Now in its third year, the procedure is generating fresh ideas, encouraging creativity, and identifying alternative approaches and analytical techniques. In brief, here's how it works:

Panels of four to seven members review, over several days, project plans that are within the same National Program of research. ARS has 22 of these National Programs. Each panel provides in-depth suggestions and recommendations for up to 25 research plans. Scientists respond in writing, modifying their research plans accordingly.

Panelists include well-recognized authorities—such as university professors, federal scientists, and industry consultants—from relevant disciplines. For objectivity and credibility, their names and affiliations remain unknown to the scientists whose work they evaluate.

To date, peer panels have reviewed more than 250 agency research projects, including those in such National Programs as Food Safety (#108), Animal Health (#103), Air Quality (#203), Water Quality and Management (#201), and Plant Biological and Molecular Processes (#302). The completed reviews describe the work of some 900 scientists, technicians, and other staff whose specialties range from agronomy to veterinary medicine.

A common panel recommendation advises scientists to consider research plans—or protocols—not included in the original project. In other instances, reviewers may have praise for the protocol already in place. As one panel noted, for example, "This entire objective is very high risk, but the payoff is potentially high. The plan articulates a clear, stepwise protocol."

Another frequent recommendation counsels scientists to set up collaborations with groups of scientists at different institutions. For instance, one panel observed, "Collaborations between ARS scientists appear to be well established and functional. However, the group could benefit from international collaboration with scientists working in similar scales and settings." Comments such as these result from the spirited exchanges of panel members meeting around the table to challenge each other's ideas. We think this group approach is proving superior to having individual reviewers work alone.

There are other benefits of our revamped review process. By law, the majority of panel members must come from outside ARS. This promotes impartiality and minimizes conflicts of interest. What's more, this exposure of ARS research to outsiders gives these pre-eminent professionals an insider's look at the scope and quality of our work. Their favorable reviews reinforce agency scientists' morale and enhance recruitment of top new talent.
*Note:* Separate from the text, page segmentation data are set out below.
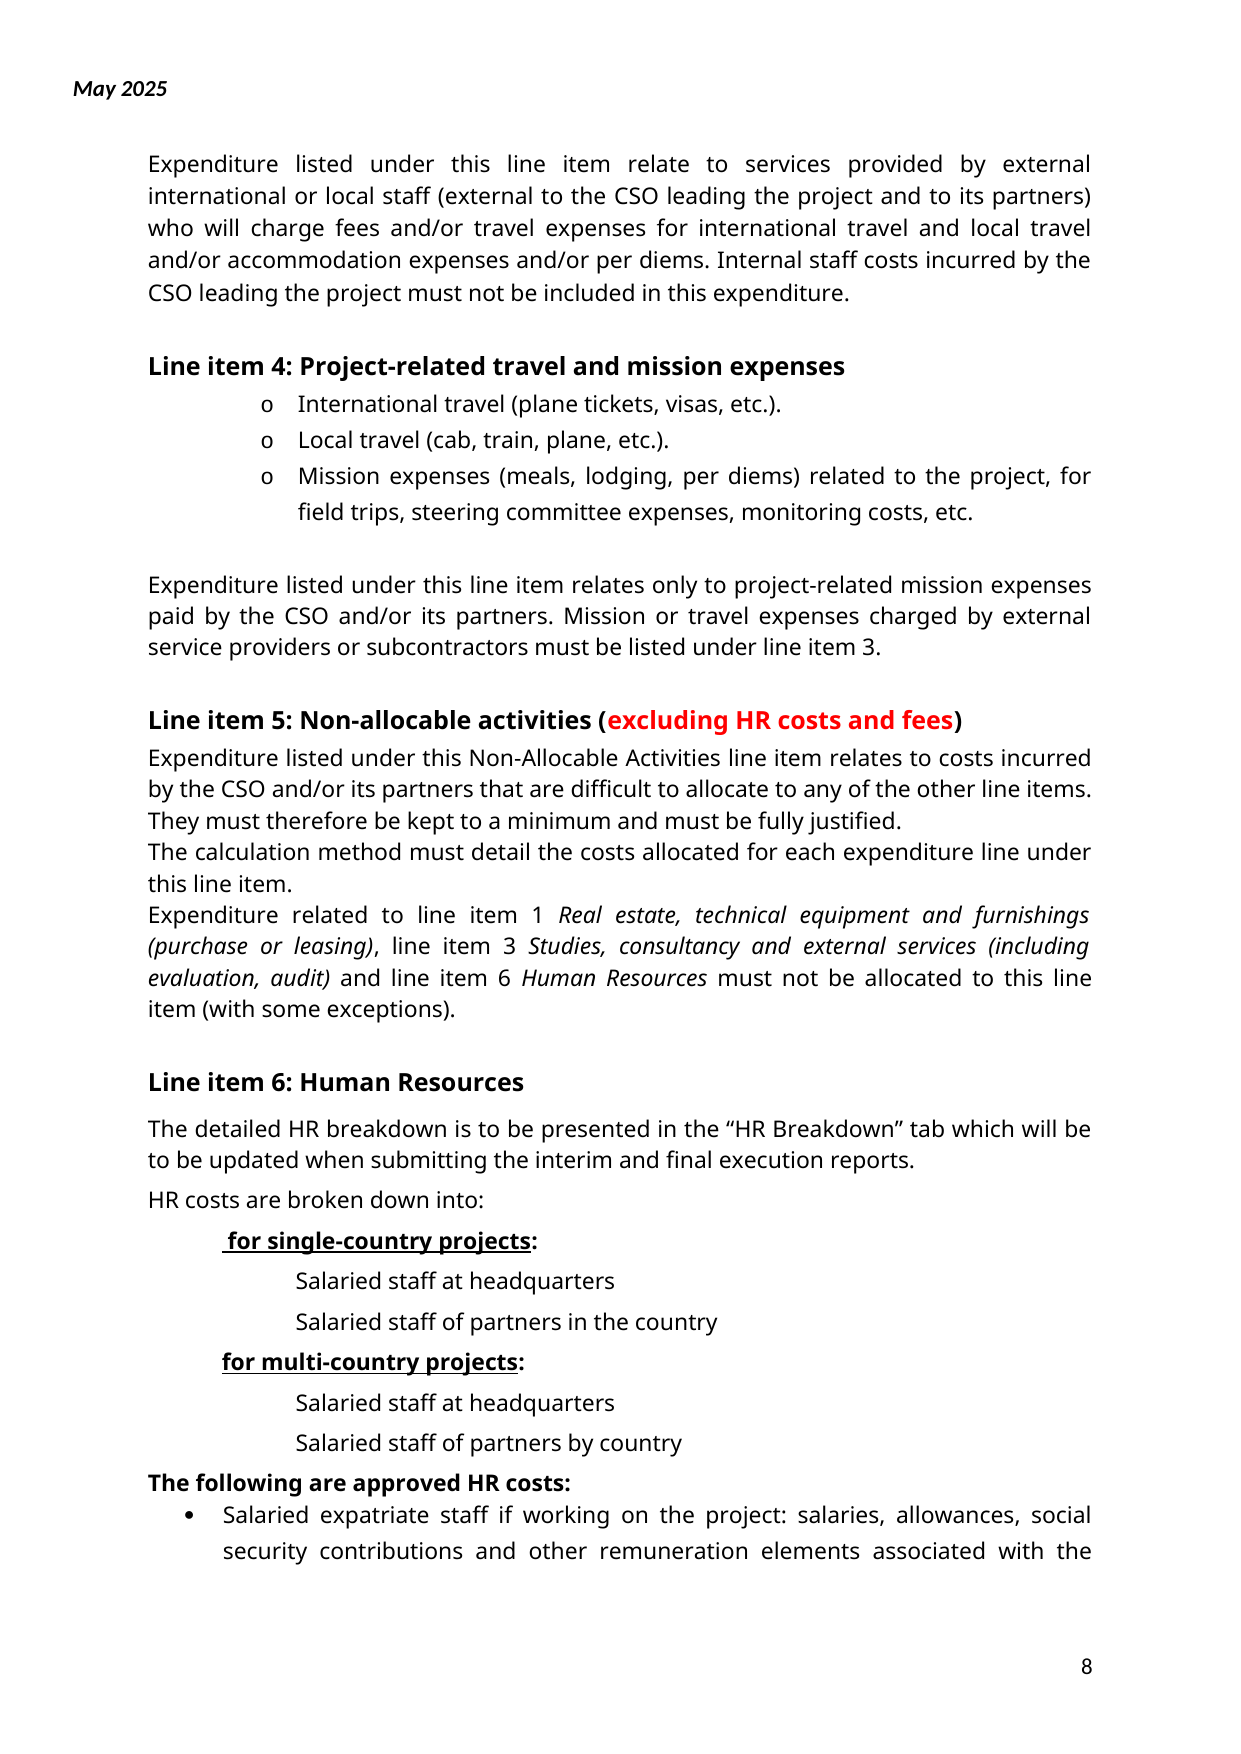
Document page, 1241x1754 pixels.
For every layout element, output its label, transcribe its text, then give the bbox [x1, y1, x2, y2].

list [185, 1499, 1092, 1566]
text Expenditure listed under this Non-Allocable Activities line item relates to costs incurred by the CSO and/or its partners that are difficult to allocate to any of the other line items. They must therefore be kept to a minimum and must be fully justified. [148, 742, 1092, 836]
text Expenditure listed under this line item relates only to project-related mission expenses paid by the CSO and/or its partners. Mission or travel expenses charged by external service providers or subcontractors must be listed under line item 3. [148, 568, 1092, 662]
text Salaried staff of partners by country [148, 1427, 1092, 1458]
text Expenditure related to line item 1 Real estate, technical equipment and furnishings (purchase or leasing), line item 3 Studies, consultancy and external services (including evaluation, audit) and line item 6 Human Resources must not be allocated to this line item (with some exceptions). [148, 899, 1092, 1024]
list Mission expenses (meals, lodging, per diems) related to the project, for field trips, steering committee expenses, monitoring costs, etc. [260, 460, 1092, 528]
text for multi-country projects: [148, 1346, 1092, 1377]
text Line item 5: Non-allocable activities (excluding HR costs and fees) [148, 703, 1092, 737]
text Salaried staff at headquarters [222, 1265, 1092, 1297]
text Salaried staff at headquarters [148, 1387, 1092, 1418]
list Local travel (cab, train, plane, etc.). [260, 424, 1092, 456]
text Line item 6: Human Resources [148, 1064, 1092, 1098]
text HR costs are broken down into: [148, 1184, 1092, 1216]
text The calculation method must detail the costs allocated for each expenditure line under this line item. [148, 836, 1092, 899]
text Line item 4: Project-related travel and mission expenses [148, 349, 1092, 383]
text Salaried staff of partners in the country [222, 1306, 1092, 1337]
text The following are approved HR costs: [148, 1467, 1092, 1499]
text Expenditure listed under this line item relate to services provided by external international or local staff (external to the CSO leading the project and to its partners) who will charge fees and/or travel expenses for international travel and local travel and/or accommodation expenses and/or per diems. Internal staff costs incurred by the CSO leading the project must not be included in this expenditure. [148, 148, 1092, 308]
list International travel (plane tickets, visas, etc.). [260, 388, 1092, 419]
text The detailed HR breakdown is to be presented in the “HR Breakdown” tab which will be to be updated when submitting the interim and final execution reports. [148, 1113, 1092, 1175]
text for single-country projects: [148, 1225, 1092, 1256]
Requiring a written response to panel reviews ensures that each recommendation gets scientists' close attention and consideration. A surprise benefit: scientists report that the thinking and writing they put into the process has greatly improved their grant-writing skills.

ARS developed the national peer review in response to the mandates of the Agricultural Research, Extension, and Education Reform Act of 1998 (Public Law 105-185). Our approach is part of an ongoing effort to increase the federal government's accountability to every client, most notably the American taxpayer. Our new system complies with all the Act's requirements, including that all ARS research be reviewed every 5 years.

We submit results of the reviews to the National Agricultural Research, Extension, Education, and Economics Advisory Board. Several members of that board have commented favorably on the rigor and integrity of the new peer review process.

More information appears at a web site run by the ARS Office of Scientific Quality Review, the staff that manages the process: http://www.ars.usda.gov/osqr. The National Programs under which the reviews are clustered are described on the World Wide Web at http://www.nps.ars.usda.gov.

Edward B. Knipling
Acting Administrator
Agricultural Research Service
Washington, D.C.

 

"Forum" was published in the May 2002 issue of Agricultural Research magazine.